EXERCISE INSTRUCTIONS: Where the line containing "- folded foil" appears in the records below, begin there and write out each line exactly until the last one, and nothing more.

(Dataset excerpts)
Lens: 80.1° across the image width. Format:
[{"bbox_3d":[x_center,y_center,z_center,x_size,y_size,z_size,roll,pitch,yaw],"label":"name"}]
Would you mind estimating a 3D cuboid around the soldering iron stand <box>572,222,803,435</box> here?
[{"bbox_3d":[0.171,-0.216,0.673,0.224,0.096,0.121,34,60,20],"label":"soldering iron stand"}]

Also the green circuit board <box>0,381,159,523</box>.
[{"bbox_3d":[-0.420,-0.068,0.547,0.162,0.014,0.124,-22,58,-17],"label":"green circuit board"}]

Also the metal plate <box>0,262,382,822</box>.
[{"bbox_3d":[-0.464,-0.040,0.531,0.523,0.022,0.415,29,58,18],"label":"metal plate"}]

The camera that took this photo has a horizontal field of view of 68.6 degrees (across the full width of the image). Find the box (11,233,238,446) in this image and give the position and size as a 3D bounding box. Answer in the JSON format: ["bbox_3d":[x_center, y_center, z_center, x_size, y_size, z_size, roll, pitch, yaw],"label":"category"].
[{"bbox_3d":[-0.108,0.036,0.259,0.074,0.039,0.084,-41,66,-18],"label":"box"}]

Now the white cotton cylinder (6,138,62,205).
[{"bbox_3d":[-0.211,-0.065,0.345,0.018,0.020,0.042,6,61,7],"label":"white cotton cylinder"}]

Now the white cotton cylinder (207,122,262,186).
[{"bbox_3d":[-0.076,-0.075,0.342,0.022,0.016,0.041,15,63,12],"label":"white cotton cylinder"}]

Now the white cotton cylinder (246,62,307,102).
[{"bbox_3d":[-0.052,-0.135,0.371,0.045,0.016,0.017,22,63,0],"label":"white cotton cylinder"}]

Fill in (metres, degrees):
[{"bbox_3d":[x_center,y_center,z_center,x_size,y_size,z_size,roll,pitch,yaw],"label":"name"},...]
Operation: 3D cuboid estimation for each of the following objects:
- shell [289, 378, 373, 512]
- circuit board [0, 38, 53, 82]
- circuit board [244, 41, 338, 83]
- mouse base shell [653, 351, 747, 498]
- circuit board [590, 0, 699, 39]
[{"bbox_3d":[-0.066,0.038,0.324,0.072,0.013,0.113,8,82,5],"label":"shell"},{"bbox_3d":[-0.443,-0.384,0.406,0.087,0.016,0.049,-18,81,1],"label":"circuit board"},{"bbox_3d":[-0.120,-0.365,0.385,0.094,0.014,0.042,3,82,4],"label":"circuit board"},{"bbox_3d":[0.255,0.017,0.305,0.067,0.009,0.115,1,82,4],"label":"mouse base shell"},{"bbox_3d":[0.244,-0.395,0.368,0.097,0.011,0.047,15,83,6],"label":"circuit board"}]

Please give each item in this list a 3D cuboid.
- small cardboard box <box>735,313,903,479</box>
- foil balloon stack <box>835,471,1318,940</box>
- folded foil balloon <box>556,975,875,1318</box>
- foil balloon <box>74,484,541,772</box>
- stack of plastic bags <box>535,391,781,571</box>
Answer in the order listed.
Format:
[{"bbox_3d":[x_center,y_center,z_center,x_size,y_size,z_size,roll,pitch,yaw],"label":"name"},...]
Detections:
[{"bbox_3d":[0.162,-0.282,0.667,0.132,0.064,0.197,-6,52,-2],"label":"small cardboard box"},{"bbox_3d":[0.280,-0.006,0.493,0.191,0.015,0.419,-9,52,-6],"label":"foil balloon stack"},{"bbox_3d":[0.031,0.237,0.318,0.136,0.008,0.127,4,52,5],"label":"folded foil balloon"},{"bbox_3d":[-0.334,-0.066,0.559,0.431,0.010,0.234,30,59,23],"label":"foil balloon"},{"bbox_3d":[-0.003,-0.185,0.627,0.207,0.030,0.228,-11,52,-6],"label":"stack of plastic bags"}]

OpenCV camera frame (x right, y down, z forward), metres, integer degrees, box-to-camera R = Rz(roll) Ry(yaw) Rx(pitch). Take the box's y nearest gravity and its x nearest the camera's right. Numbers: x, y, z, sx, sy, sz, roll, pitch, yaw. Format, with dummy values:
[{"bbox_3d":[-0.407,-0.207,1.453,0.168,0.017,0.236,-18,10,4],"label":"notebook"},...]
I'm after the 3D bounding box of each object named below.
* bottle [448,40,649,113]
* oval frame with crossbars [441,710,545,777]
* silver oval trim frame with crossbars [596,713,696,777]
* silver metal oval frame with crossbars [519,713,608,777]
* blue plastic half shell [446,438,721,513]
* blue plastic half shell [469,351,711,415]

WRITTEN REPLY:
- folded foil balloon <box>556,975,875,1318</box>
- foil balloon <box>74,484,541,772</box>
- stack of plastic bags <box>535,391,781,571</box>
Answer in the order listed.
Format:
[{"bbox_3d":[x_center,y_center,z_center,x_size,y_size,z_size,roll,pitch,yaw],"label":"name"},...]
Detections:
[{"bbox_3d":[0.162,-0.282,0.667,0.132,0.064,0.197,-6,52,-2],"label":"small cardboard box"},{"bbox_3d":[0.280,-0.006,0.493,0.191,0.015,0.419,-9,52,-6],"label":"foil balloon stack"},{"bbox_3d":[0.031,0.237,0.318,0.136,0.008,0.127,4,52,5],"label":"folded foil balloon"},{"bbox_3d":[-0.334,-0.066,0.559,0.431,0.010,0.234,30,59,23],"label":"foil balloon"},{"bbox_3d":[-0.003,-0.185,0.627,0.207,0.030,0.228,-11,52,-6],"label":"stack of plastic bags"}]

OpenCV camera frame (x right, y down, z forward), metres, integer degrees, box-to-camera R = Rz(roll) Ry(yaw) Rx(pitch). Take the box's y nearest gravity and its x nearest the camera's right. Numbers: x, y, z, sx, sy, sz, roll, pitch, yaw. Format, with dummy values:
[{"bbox_3d":[-0.407,-0.207,1.453,0.168,0.017,0.236,-18,10,4],"label":"notebook"},...]
I'm after the 3D bounding box of each object named below.
* bottle [448,40,649,113]
* oval frame with crossbars [441,710,545,777]
* silver oval trim frame with crossbars [596,713,696,777]
* silver metal oval frame with crossbars [519,713,608,777]
* blue plastic half shell [446,438,721,513]
* blue plastic half shell [469,351,711,415]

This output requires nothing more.